** Start of PAGE EXTRACT **
Feds Give VTA Green Light to Apply for Funds to Build $9.3B BART Extension under San Jose

The Santa Clara Valley Transportation Authority tonight agreed to buy a high-tech tunnel boring machine to create a giant 5-mile tunnel under downtown San Jose to extend BART to Diridon Station and Santa Clara.

The project would be the first rail project in the United States using a tunnel created by a single bore that will allow both tracks and station platforms to be built within the tunnel, using the newest technology in underground construction.

VTA officials revealed tonight that the total cost of the project to complete BART’s loop through San Jose from the East Bay has soared to $9.3 billion, and that the authority next year will begin applying for federal aid to fund the project.

The VTA board tonight learned that the Federal Transit Administration notified the authority today that Phase II of the BART extension has been approved to re-enter the federal New Starts Funding program, which allows VTA to apply for twice the amount of funding anticipated under a previous Expedited Project Delivery pilot program.

The federal approval also will allow the VTA to  include past eligible expenses for potential grant reimbursement back to March 2016 in its funding request, in addition to all remaining work on the project, for the estimated total project cost of up to $9.3 billion.

VTA officials said they plan to begin work on the application for up to 50% of the total project cost as soon as summer 2023, after a final cost estimate and funding plan is worked out.

This funding, as much as $4.6 billion, would enable BART to follow an alignment that will extend the rail service from Berryessa/North San Jose through Downtown San Jose into Santa Clara.

With consideration of the FTA’s actions, VTA’s Board of Directors authorized the execution of contract amendments for up to $460 million at its Thursday night meeting, including the purchase of the tunnel boring machine and moving into early construction activities.

Kiewit Shea Traylor has the tunnel and trackwork contract for the project and plans to procure a tunnel boring machine approximately 54 feet in diameter, to bore a 5-mile tunnel under Downtown San Jose.

VTA is seeking an additional $750 million from the state’s transportation funding program for major transit projects as the last key funding piece.
** End of PAGE EXTRACT **
[WORK TO DO]:
1. In the BART extension article, what is the approximate diameter of the tunnel boring machine Kiewit Shea Traylor plans to procure?
2. Please summarize the BART extension article in two sentences.
3. Based on the BART extension article, explain why the Federal Transit Administration's decision to let Phase II re-enter the New Starts Funding program matters for VTA's funding.
** Start of ITEMS **
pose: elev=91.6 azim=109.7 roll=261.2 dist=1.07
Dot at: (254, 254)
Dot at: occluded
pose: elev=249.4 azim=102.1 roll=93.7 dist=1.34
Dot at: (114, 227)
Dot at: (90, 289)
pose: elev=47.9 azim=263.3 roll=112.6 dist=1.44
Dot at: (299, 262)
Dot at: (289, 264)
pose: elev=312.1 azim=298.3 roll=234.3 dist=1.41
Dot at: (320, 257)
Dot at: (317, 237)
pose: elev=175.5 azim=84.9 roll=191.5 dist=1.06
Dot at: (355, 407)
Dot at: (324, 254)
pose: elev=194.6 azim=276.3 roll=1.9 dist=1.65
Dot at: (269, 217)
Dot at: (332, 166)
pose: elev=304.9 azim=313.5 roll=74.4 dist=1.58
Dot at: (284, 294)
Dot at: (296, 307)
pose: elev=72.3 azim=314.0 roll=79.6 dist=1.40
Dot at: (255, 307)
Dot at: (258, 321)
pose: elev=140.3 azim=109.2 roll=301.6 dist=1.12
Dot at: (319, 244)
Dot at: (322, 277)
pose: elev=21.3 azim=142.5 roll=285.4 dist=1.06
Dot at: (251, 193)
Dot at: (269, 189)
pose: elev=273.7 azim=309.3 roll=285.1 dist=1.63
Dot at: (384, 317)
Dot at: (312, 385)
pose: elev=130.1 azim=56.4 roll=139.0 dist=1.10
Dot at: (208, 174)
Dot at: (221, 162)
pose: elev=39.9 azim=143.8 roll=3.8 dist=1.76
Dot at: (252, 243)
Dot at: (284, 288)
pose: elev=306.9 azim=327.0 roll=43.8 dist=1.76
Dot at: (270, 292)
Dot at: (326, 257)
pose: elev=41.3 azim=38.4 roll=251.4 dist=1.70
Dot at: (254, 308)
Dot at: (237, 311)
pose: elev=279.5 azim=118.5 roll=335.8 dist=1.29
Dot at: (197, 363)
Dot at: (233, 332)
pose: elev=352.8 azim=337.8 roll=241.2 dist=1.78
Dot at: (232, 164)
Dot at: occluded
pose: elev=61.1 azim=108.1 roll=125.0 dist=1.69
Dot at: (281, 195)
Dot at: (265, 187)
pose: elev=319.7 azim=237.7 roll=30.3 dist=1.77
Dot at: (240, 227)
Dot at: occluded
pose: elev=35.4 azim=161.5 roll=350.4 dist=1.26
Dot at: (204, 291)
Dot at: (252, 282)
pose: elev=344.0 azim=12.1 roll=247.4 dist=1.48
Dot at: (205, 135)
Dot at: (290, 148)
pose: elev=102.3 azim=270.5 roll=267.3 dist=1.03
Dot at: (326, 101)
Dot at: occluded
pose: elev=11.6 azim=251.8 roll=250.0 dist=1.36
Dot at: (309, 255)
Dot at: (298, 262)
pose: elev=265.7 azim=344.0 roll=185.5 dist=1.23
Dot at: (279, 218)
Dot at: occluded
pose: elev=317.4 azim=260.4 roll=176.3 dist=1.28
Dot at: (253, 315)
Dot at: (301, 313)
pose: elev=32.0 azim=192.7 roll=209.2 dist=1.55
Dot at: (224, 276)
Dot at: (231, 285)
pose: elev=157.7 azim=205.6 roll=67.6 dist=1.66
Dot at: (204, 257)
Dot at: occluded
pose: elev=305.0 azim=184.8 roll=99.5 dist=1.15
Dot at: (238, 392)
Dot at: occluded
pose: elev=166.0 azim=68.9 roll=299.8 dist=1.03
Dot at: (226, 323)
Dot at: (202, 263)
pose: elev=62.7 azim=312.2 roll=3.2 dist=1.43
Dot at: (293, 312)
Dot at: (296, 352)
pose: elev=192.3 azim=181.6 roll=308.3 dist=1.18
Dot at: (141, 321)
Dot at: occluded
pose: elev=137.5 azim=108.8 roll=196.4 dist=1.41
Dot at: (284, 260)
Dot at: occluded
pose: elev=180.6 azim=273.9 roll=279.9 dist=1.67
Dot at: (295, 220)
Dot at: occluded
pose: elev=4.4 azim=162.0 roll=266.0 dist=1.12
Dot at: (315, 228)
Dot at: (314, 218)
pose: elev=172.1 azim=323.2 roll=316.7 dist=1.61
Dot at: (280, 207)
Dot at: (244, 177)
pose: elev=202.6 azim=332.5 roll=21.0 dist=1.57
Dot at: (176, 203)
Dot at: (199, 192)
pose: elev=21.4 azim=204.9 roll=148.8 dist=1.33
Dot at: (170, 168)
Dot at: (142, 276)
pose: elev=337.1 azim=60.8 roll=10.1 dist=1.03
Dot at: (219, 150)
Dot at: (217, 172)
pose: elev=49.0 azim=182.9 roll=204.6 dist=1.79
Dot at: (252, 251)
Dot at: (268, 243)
** End of ITEMS **
[COMPLETED EXERCISE]:
1. About 54 feet.

2. The Santa Clara Valley Transportation Authority agreed to buy a tunnel boring machine to dig a 5-mile tunnel under downtown San Jose, extending BART to Diridon Station and Santa Clara in a project whose total cost has risen to $9.3 billion. After the Federal Transit Administration approved the project to re-enter the New Starts program, VTA plans to apply for up to 50% of the cost as soon as summer 2023 and authorized up to $460 million in contract amendments.

3. Re-entering the New Starts program allows VTA to apply for twice the funding anticipated under the earlier Expedited Project Delivery pilot program. It also lets VTA include past eligible expenses back to March 2016, along with all remaining work, in its request for an estimated total project cost of up to $9.3 billion.